Having children changes your whole life. Once they’re born, everything starts revolving around their needs and their desires, leaving parents with little to no time for themselves. And you get used to it; you accept it and embrace it, out of pure and unconditional love. So, naturally, when they graduate from high school and move to Brisbane to study, your entire world shifts. In order to avoid that dreadful hollowness in your home and your heart, there are things you can do to survive their departure and prevent yourself from experiencing too much stress.
Prepare your child
This is something you do for everyone’s sake. On the one hand, you help them get ready for the new life they’re going to lead, and on the other, you can put your mind at ease knowing that you did everything you could to make the transition easier on them. One way to prepare them is to talk them through some things, and explain exactly how different everything will be for them once they have to take care of everything themselves. Another way is to teach them certain stuff, such as loading the washing machine, changing their bed sheets, doing basic banking or how to mail something. It may sound ridiculous, but these are the things that you’ve done for them until now, and they have no idea how to do them without you. Show them how to cook some simple meals, take them grocery shopping, so that they can learn how to choose their own groceries and what to pay attention to while shopping. Not only will you be teaching them how to deal with things they didn’t have to before, but you get to spend precious time with them before they leave. Help them find the best student accommodation Brisbane has to offer, so that they are close to their university. Also, they can choose whether they prefer living alone or with flatmates. Explain to them how much money they will receive from you and what they can count on. That way, if they don’t think that will cover all their needs, they can find a student job to earn some extra money. Make sure they know all the emergency services’ numbers in Brisbane, just to be on the safe side. If they have a car, help them figure out where to park it and if not, find the best bus or metro line to get them wherever they need to go. And make sure you pack them some basic tools, but also a few framed family photos, so that they can decorate their new living space and really make it their own.

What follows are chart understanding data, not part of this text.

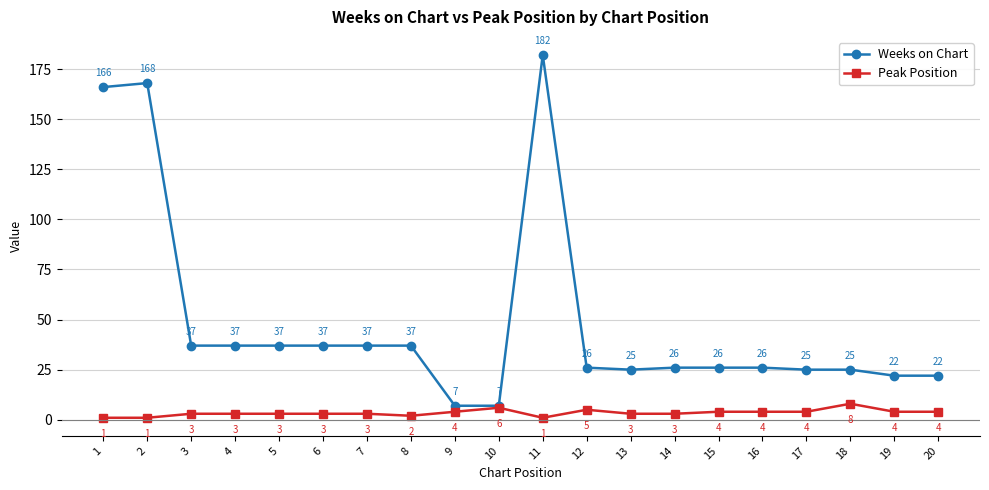

Rank the series at 5 from highest to lowest value.

Weeks on Chart, Peak Position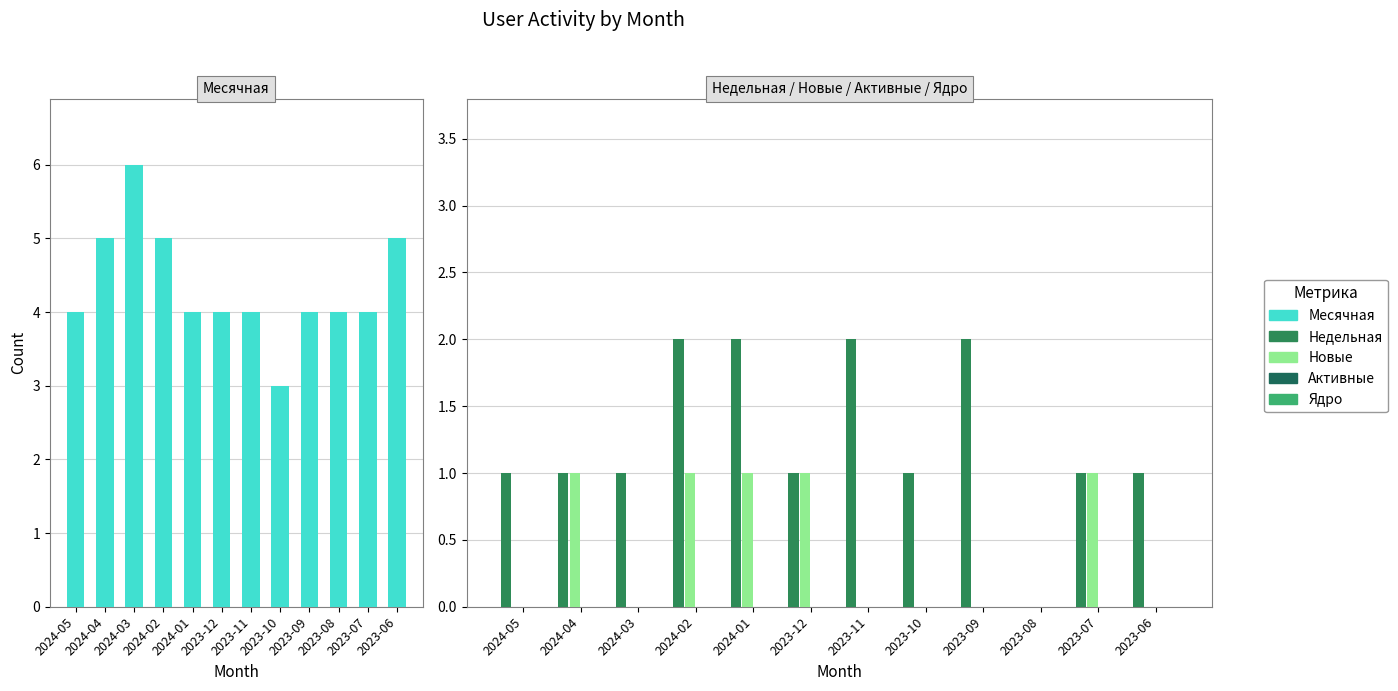

What is the value of the Новые bar at the 11th from the left?

1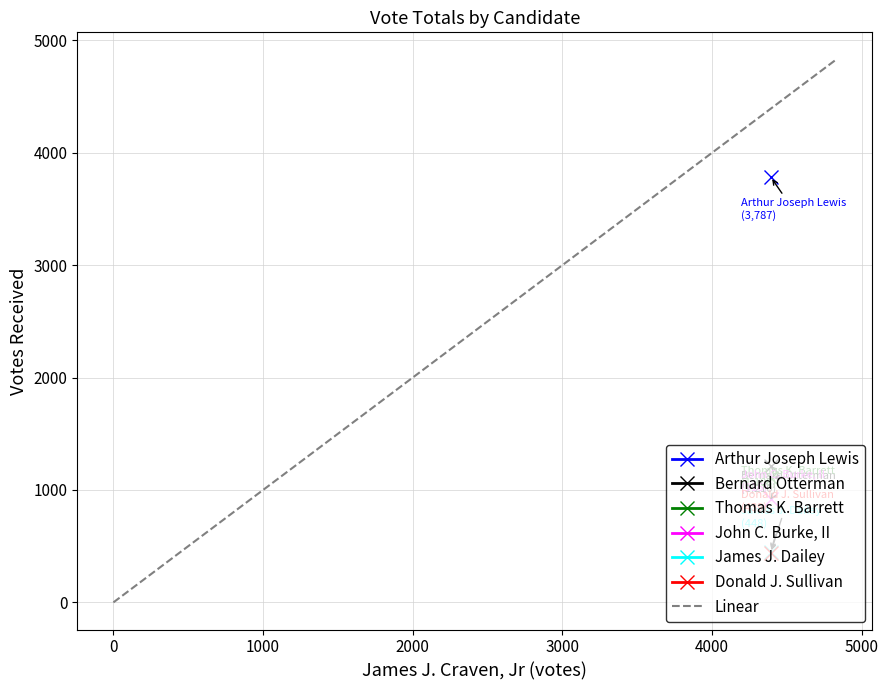

What is the average value?

2415.1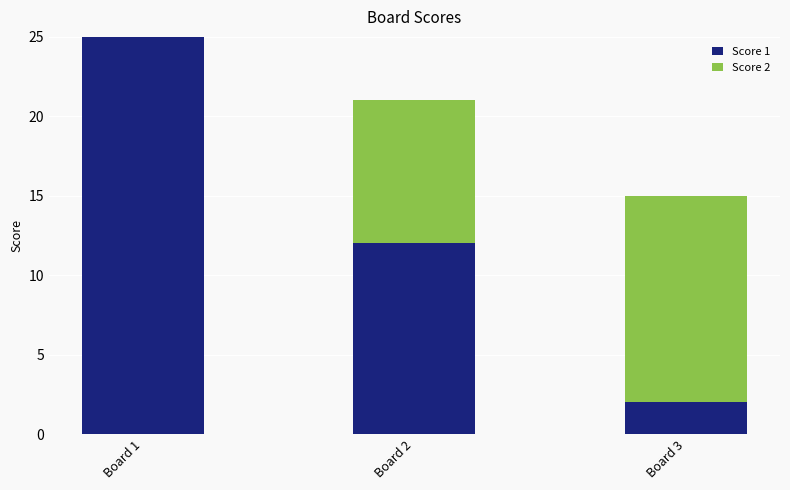

At which category is the sum across all series the highest?

Board 1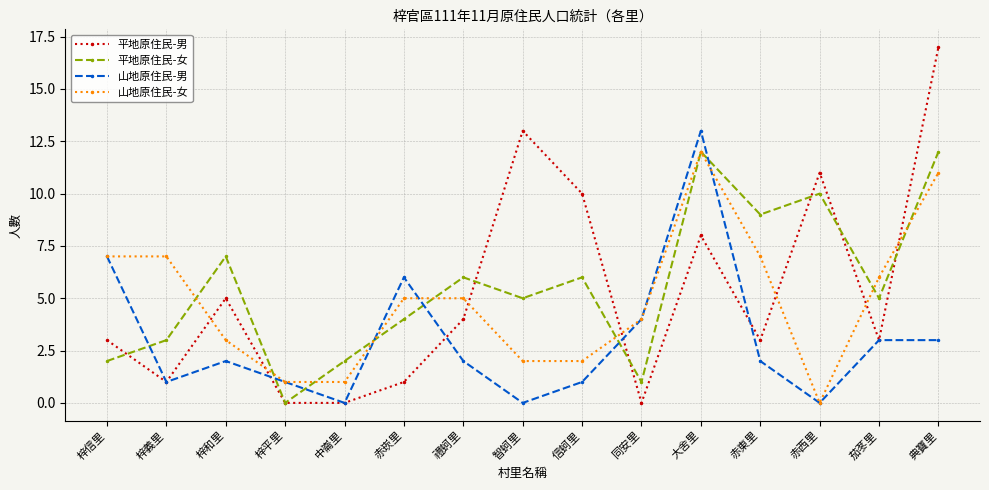

What is the sum of all 山地原住民-男 values?

45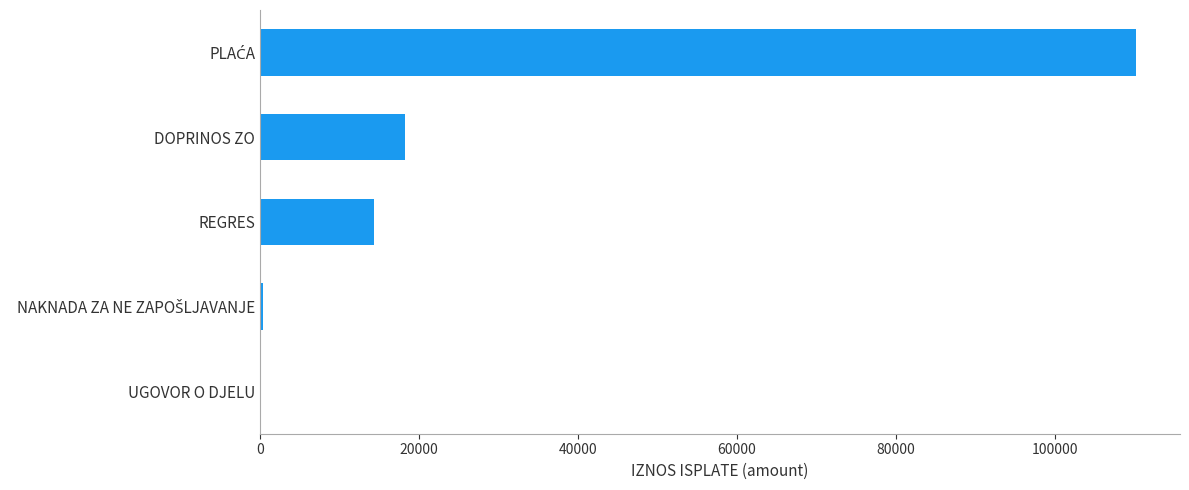

What is the greatest value displayed?

110268.6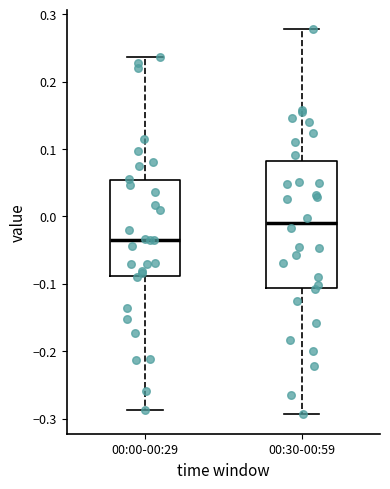

Which box is the tallest, from its lower edge to its upper edge?

00:30-00:59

Once you’ve prepared your child for moving to Brisbane, don’t forget to prepare yourself. It’s likely that they’ll want to spend most that last summer at home with their friends. Let them. This way you can slowly adapt to the fact that they’ll be leaving soon. And once you realize just how much time you’ll be left with, you can decide what to do with it. You might want to take up a hobby, start working out again, or take extra working hours at your job, but finding something to do with your time will help you stay afloat. It also may help to talk to your friends who have already sent their kids off to college. They could give you some valuable advice, but also provide you with valuable company once your kid’s away at university. Plan to visit your child in the first few weeks. That way you’ll get to see them when you miss them most, and you can help them settle in their new surroundings, as well as cook them a meal or two while you’re there. Before your kid leaves, they should show you how to use your phone and your computer to communicate with them for free, so that you can call them whenever you feel the need to. Let your child know that it’s difficult for you to let them go and that you’ll miss them. Tell them you’re only a phone call away, they can call you any time for support or advice and they can tell you anything that’s bothering them. They need to know you love them and you’re still their parent and their safe harbor, no matter how old they are and where they live.
Although there will be times you feel sad and missing your kids will probably hurt, don’t forget it’s just a natural course of things. You have to let them grow up. So, instead of feeling down, try to be happy that you raised them well and turned them into independent young people.